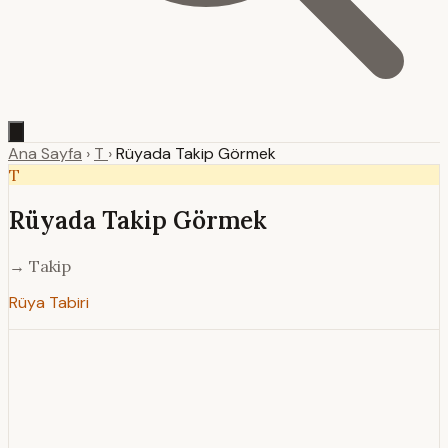
Ana Sayfa
›
T
›
Rüyada Takip Görmek
T
Rüyada Takip Görmek
→ Takip
Rüya Tabiri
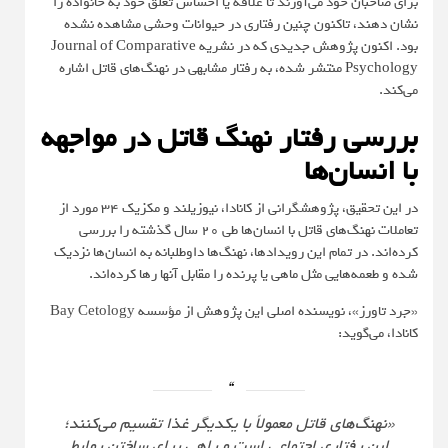
برای صاحبان خود می‌آورند تا علاقه یا احساس تعلق خود به خانواده را
نشان دهند، تاکنون چنین رفتاری در حیوانات وحشی مشاهده نشده
بود. اکنون پژوهش جدیدی که در نشریه
Journal of Comparative
Psychology
منتشر شده، به رفتار مشابهی در نهنگ‌های قاتل اشاره
می‌کند.
بررسی رفتار نهنگ قاتل در مواجهه
با انسان‌ها
در این تحقیق، پژوهشگرانی از کانادا، نیوزیلند و مکزیک 34 مورد از
تعاملات نهنگ‌های قاتل با انسان‌ها طی ۲۰ سال گذشته را بررسی
کرده‌اند. در تمام این رویدادها، نهنگ‌ها داوطلبانه به انسان‌ها نزدیک
شده و طعمه‌هایی مثل ماهی یا پرنده را مقابل آنها رها کرده‌اند.
«جرد تاورز»، نویسنده اصلی این پژوهش از مؤسسه Bay Cetology
کانادا، می‌گوید:
«نهنگ‌های قاتل معمولاً با یکدیگر غذا تقسیم می‌کنند؛
این رفتاری اجتماعی است و راهی برای ساختن روابط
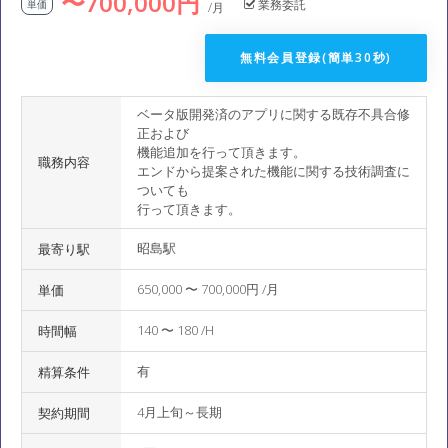
〜700,000円
業務委託
単価
/月
無料会員登録(簡単30秒)
ベータ版開発済のアプリに関する既存不具合修
正および
機能追加を行って頂きます。
職務内容
エンドから提案された機能に関する技術調査に
ついても
行って頂きます。
昭島駅
最寄り駅
650,000 〜 700,000円 /月
単価
140 〜 180 /H
時間幅
有
精算条件
4月上旬～長期
契約期間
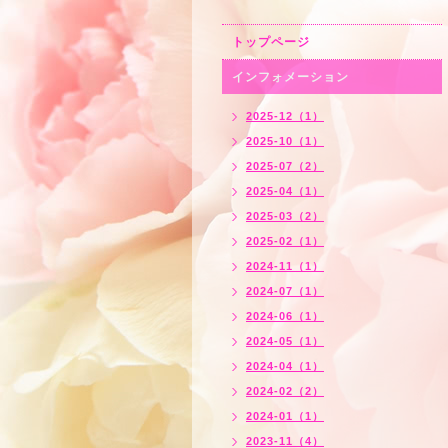
トップページ
インフォメーション
2025-12（1）
2025-10（1）
2025-07（2）
2025-04（1）
2025-03（2）
2025-02（1）
2024-11（1）
2024-07（1）
2024-06（1）
2024-05（1）
2024-04（1）
2024-02（2）
2024-01（1）
2023-11（4）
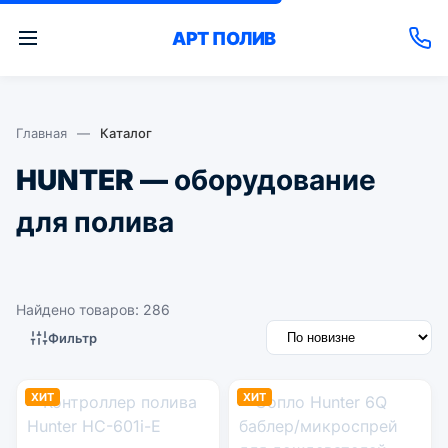
АРТ
ПОЛИВ
Главная
—
Каталог
HUNTER — оборудование
для полива
Найдено товаров: 286
Фильтр
ХИТ
ХИТ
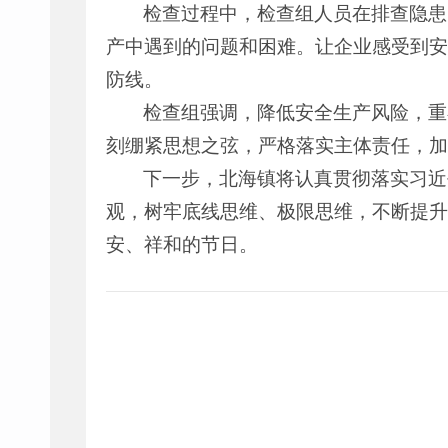
检查过程中，检查组人员在排查隐患
产中遇到的问题和困难。让企业感受到安
防线。
检查组强调，降低安全生产风险，重
刻绷紧思想之弦，严格落实主体责任，加
下一步，北海镇将认真贯彻落实习近
观，树牢底线思维、极限思维，不断提升
安、祥和的节日。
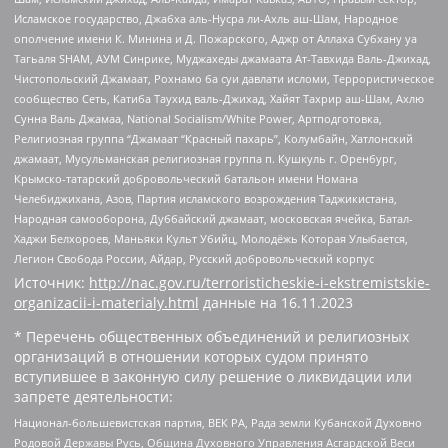
Исламское государство, Джабха аль-Нусра ли-Ахль аш-Шам, Народное
ополчение имени К. Минина и Д. Пожарского, Аджр от Аллаха Субхану уа
Тагьаля SHAM, АУМ Синрике, Муджахеды джамаата Ат-Тавхида Валь-Джихад,
Чистопольский Джамаат, Рохнамо ба суи давлати исломи, Террористическое
сообщество Сеть, Катиба Таухид валь-Джихад, Хайят Тахрир аш-Шам, Ахлю
Сунна Валь Джамаа, National Socialism/White Power, Артподготовка,
Религиозная группа “Джамаат “Красный пахарь”, Колумбайн, Хатлонский
джамаат, Мусульманская религиозная группа п. Кушкуль г. Оренбург,
Крымско-татарский добровольческий батальон имени Номана
Челебиджихана, Азов, Партия исламского возрождения Таджикистана,
Народная самооборона, Дуббайский джамаат, московская ячейка, Батал-
Хаджи Белхороев, Маньяки Культ Убийц, Молодёжь Которая Улыбается,
Легион Свобода России, Айдар, Русский добровольческий корпус
Источник:
http://nac.gov.ru/terroristicheskie-i-ekstremistskie-
organizacii-i-materialy.html
данные на
16.11.2023
* Перечень общественных объединений и религиозных
организаций в отношении которых судом принято
вступившее в законную силу решение о ликвидации или
запрете деятельности:
Национал-большевистская партия, ВЕК РА, Рада земли Кубанской Духовно
Родовой Державы Русь, Община Духовного Управления Асгардской Веси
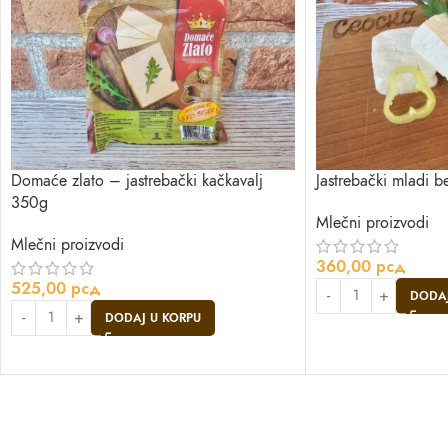
Domaće zlato – jastrebački kačkavalj
Jastrebački mladi be
350g
Mlečni proizvodi
Mlečni proizvodi
360,00
рсд
525,00
рсд
DODAJ
DODAJ U KORPU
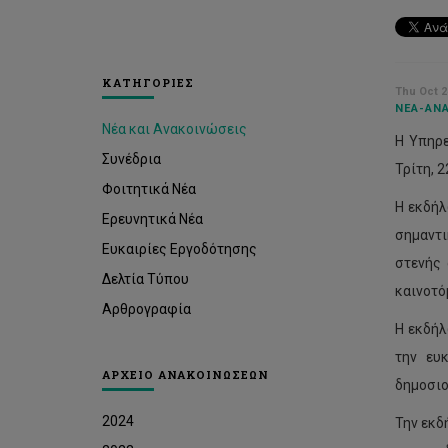
ΚΑΤΗΓΟΡΙΕΣ
Thu Oct 2
ΝΈΑ-ΑΝΑ
Νέα και Ανακοινώσεις
Η Υπηρε
Συνέδρια
Τρίτη, 
Φοιτητικά Νέα
Η εκδήλ
Ερευνητικά Νέα
σημαντι
Ευκαιρίες Εργοδότησης
στενής 
Δελτία Τύπου
καινοτό
Αρθρογραφία
Η εκδήλ
την ευ
ΑΡΧΕΙΟ ΑΝΑΚΟΙΝΩΣΕΩΝ
δημοσιο
2024
Την εκδ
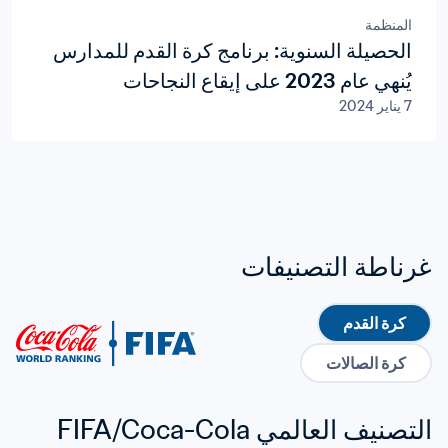
المنظمة
الحصيلة السنوية: برنامج كرة القدم للمدارس
يُنهي عام 2023 على إيقاع النجاحات
7 يناير 2024
غرناطة التصنيفات
كرة القدم
كرة الصالات
التصنيف العالمي FIFA/Coca-Cola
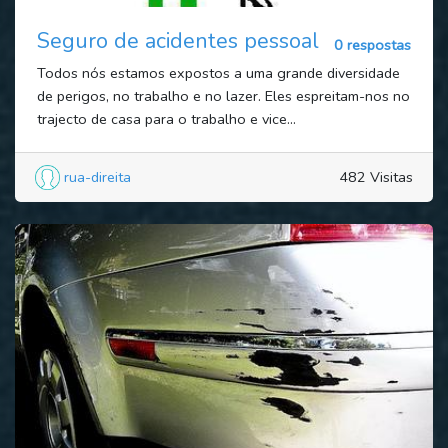
Seguro de acidentes pessoal
0 respostas
Todos nós estamos expostos a uma grande diversidade
de perigos, no trabalho e no lazer. Eles espreitam-nos no
trajecto de casa para o trabalho e vice...
rua-direita
482 Visitas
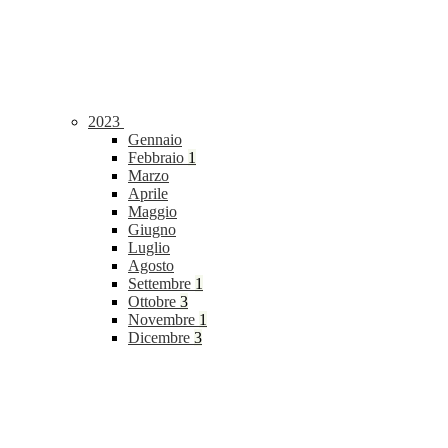
2023
Gennaio
Febbraio
1
Marzo
Aprile
Maggio
Giugno
Luglio
Agosto
Settembre
1
Ottobre
3
Novembre
1
Dicembre
3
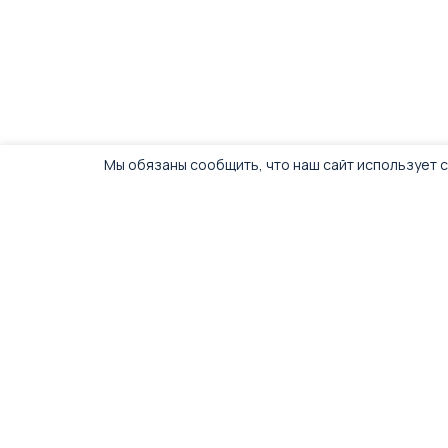
Мы обязаны сообщить, что наш сайт использует c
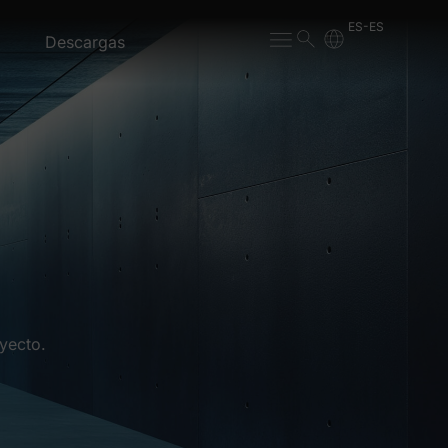
ES-ES
Descargas
yecto.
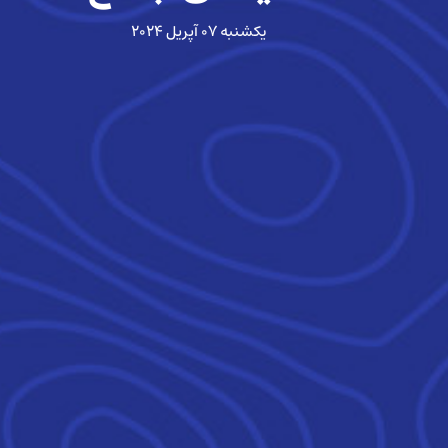
یکشنبه ۰۷ آپریل ۲۰۲۴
::::::::::
# Task item
The result should be an exact repetition of all the records. Drop the pictures.

# Output
Ana Sayfa
›
T
›
Rüyada Takip Görmek
T
Rüyada Takip Görmek
→ Takip
Rüya Tabiri
برای صاحبان خود می‌آورند تا علاقه یا احساس تعلق خود به خانواده را
نشان دهند، تاکنون چنین رفتاری در حیوانات وحشی مشاهده نشده
بود. اکنون پژوهش جدیدی که در نشریه
Journal of Comparative
Psychology
منتشر شده، به رفتار مشابهی در نهنگ‌های قاتل اشاره
می‌کند.
بررسی رفتار نهنگ قاتل در مواجهه
با انسان‌ها
در این تحقیق، پژوهشگرانی از کانادا، نیوزیلند و مکزیک 34 مورد از
تعاملات نهنگ‌های قاتل با انسان‌ها طی ۲۰ سال گذشته را بررسی
کرده‌اند. در تمام این رویدادها، نهنگ‌ها داوطلبانه به انسان‌ها نزدیک
شده و طعمه‌هایی مثل ماهی یا پرنده را مقابل آنها رها کرده‌اند.
«جرد تاورز»، نویسنده اصلی این پژوهش از مؤسسه Bay Cetology
کانادا، می‌گوید:
«نهنگ‌های قاتل معمولاً با یکدیگر غذا تقسیم می‌کنند؛
این رفتاری اجتماعی است و راهی برای ساختن روابط
〜700,000円
業務委託
単価
/月
無料会員登録(簡単30秒)
ベータ版開発済のアプリに関する既存不具合修
正および
機能追加を行って頂きます。
職務内容
エンドから提案された機能に関する技術調査に
ついても
行って頂きます。
昭島駅
最寄り駅
650,000 〜 700,000円 /月
単価
140 〜 180 /H
時間幅
有
精算条件
4月上旬～長期
契約期間
トップページ
インフォメーション
2025-12（1）
2025-10（1）
2025-07（2）
2025-04（1）
2025-03（2）
2025-02（1）
2024-11（1）
2024-07（1）
2024-06（1）
2024-05（1）
2024-04（1）
2024-02（2）
2024-01（1）
2023-11（4）
АРТ
ПОЛИВ
Главная
—
Каталог
HUNTER — оборудование
для полива
Найдено товаров: 286
Фильтр
ХИТ
ХИТ
检查过程中，检查组人员在排查隐患
产中遇到的问题和困难。让企业感受到安
防线。
检查组强调，降低安全生产风险，重
刻绷紧思想之弦，严格落实主体责任，加
下一步，北海镇将认真贯彻落实习近
观，树牢底线思维、极限思维，不断提升
安、祥和的节日。
Исламское государство, Джабха аль-Нусра ли-Ахль аш-Шам, Народное
ополчение имени К. Минина и Д. Пожарского, Аджр от Аллаха Субхану уа
Тагьаля SHAM, АУМ Синрике, Муджахеды джамаата Ат-Тавхида Валь-Джихад,
Чистопольский Джамаат, Рохнамо ба суи давлати исломи, Террористическое
сообщество Сеть, Катиба Таухид валь-Джихад, Хайят Тахрир аш-Шам, Ахлю
Сунна Валь Джамаа, National Socialism/White Power, Артподготовка,
Религиозная группа “Джамаат “Красный пахарь”, Колумбайн, Хатлонский
джамаат, Мусульманская религиозная группа п. Кушкуль г. Оренбург,
Крымско-татарский добровольческий батальон имени Номана
Челебиджихана, Азов, Партия исламского возрождения Таджикистана,
Народная самооборона, Дуббайский джамаат, московская ячейка, Батал-
Хаджи Белхороев, Маньяки Культ Убийц, Молодёжь Которая Улыбается,
Легион Свобода России, Айдар, Русский добровольческий корпус
Источник:
http://nac.gov.ru/terroristicheskie-i-ekstremistskie-
organizacii-i-materialy.html
данные на
16.11.2023
* Перечень общественных объединений и религиозных
организаций в отношении которых судом принято
вступившее в законную силу решение о ликвидации или
запрете деятельности:
Национал-большевистская партия, ВЕК РА, Рада земли Кубанской Духовно
Родовой Державы Русь, Община Духовного Управления Асгардской Веси
Domaće zlato – jastrebački kačkavalj
Jastrebački mladi be
350g
Mlečni proizvodi
Mlečni proizvodi
360,00
рсд
525,00
рсд
DODAJ
DODAJ U KORPU
ΚΑΤΗΓΟΡΙΕΣ
Thu Oct 2
ΝΈΑ-ΑΝΑ
Νέα και Ανακοινώσεις
Η Υπηρε
Συνέδρια
Τρίτη, 
Φοιτητικά Νέα
Η εκδήλ
Ερευνητικά Νέα
σημαντι
Ευκαιρίες Εργοδότησης
στενής 
Δελτία Τύπου
καινοτό
Αρθρογραφία
Η εκδήλ
την ευ
ΑΡΧΕΙΟ ΑΝΑΚΟΙΝΩΣΕΩΝ
δημοσιο
2024
Την εκδ
المنظمة
الحصيلة السنوية: برنامج كرة القدم للمدارس
يُنهي عام 2023 على إيقاع النجاحات
7 يناير 2024
غرناطة التصنيفات
كرة القدم
كرة الصالات
التصنيف العالمي FIFA/Coca-Cola
Seguro de acidentes pessoal
0 respostas
Todos nós estamos expostos a uma grande diversidade
de perigos, no trabalho e no lazer. Eles espreitam-nos no
trajecto de casa para o trabalho e vice...
rua-direita
482 Visitas
2023
Gennaio
Febbraio
1
Marzo
Aprile
Maggio
Giugno
Luglio
Agosto
Settembre
1
Ottobre
3
Novembre
1
Dicembre
3
Мы обязаны сообщить, что наш сайт использует c
ES-ES
Descargas
yecto.
یکشنبه ۰۷ آپریل ۲۰۲۴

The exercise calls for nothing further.